The cohort that received the CAR T-cell infusion exhibited a 100% CR rate by day 28 (d28). The overall survival (OS) at 4 years was 61.3% ± 8.5%, and the event-free survival (EFS) was 55.9% ± 7.9%, with a median follow-up duration of 50.1 months. Minimal residual disease (MRD) ≥1% was associated with inferior outcomes, resulting in lower 4-year OS (P = .033) and EFS (P = .014) compared to MRD<1%. The incidences of grade ≥3 cytokine release syndrome (CRS) and neurotoxicity were 26.8% and 23.8%, respectively. Furthermore, MRD≥1% was identified as an independent factor associated with increased severity of CRS and occurrence of neurotoxicity.

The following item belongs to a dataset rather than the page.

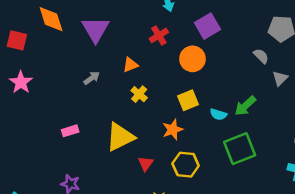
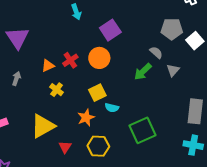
red cross: (159, 35) -> (70, 60), moved
gray arrow: (92, 78) -> (16, 78), turned -32
green arrow: (245, 106) -> (143, 72), moved
cyan semicircle: (218, 114) -> (112, 108), moved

These findings suggest that reducing the pre-infusion MRD could serve as an effective treatment strategy to enhance the outcomes of CAR T-cell therapy.
抗CD19嵌合抗原受体(CAR)T细胞疗法已证明在复发/难治性(R/R)B细胞急性淋巴细胞白血病(B-ALL)的儿科患者中实现完全缓解(CR)具有显著疗效。然而,相当数量的患者在CAR T细胞治疗后1年内复发,导致预后极差,尤其是在未进行桥接移植的患者中。
在我们的研究中,我们调查了42例在本中心接受抗CD19 CAR T细胞治疗且未进行桥接移植的R/R B-ALL儿童。所有患者均纳入缓解分析,并评估生存情况和毒性。
接受CAR T细胞输注的队列在第28天(d28)时CR率为100%。4年总生存率(OS)为61.3%±8.5%,无事件生存率(EFS)为55.9%±7.9%,中位随访时间为50.1个月。微小残留病(MRD)≥1%与较差的预后相关,与MRD<1%相比,4年OS(P = 0.033)和EFS(P = 0.014)更低。≥3级细胞因子释放综合征(CRS)和神经毒性的发生率分别为26.8%和23.8%。此外,MRD≥1%被确定为与CRS严重程度增加和神经毒性发生相关的独立因素。
这些发现表明,降低输注前MRD可作为提高CAR T细胞治疗疗效的有效治疗策略。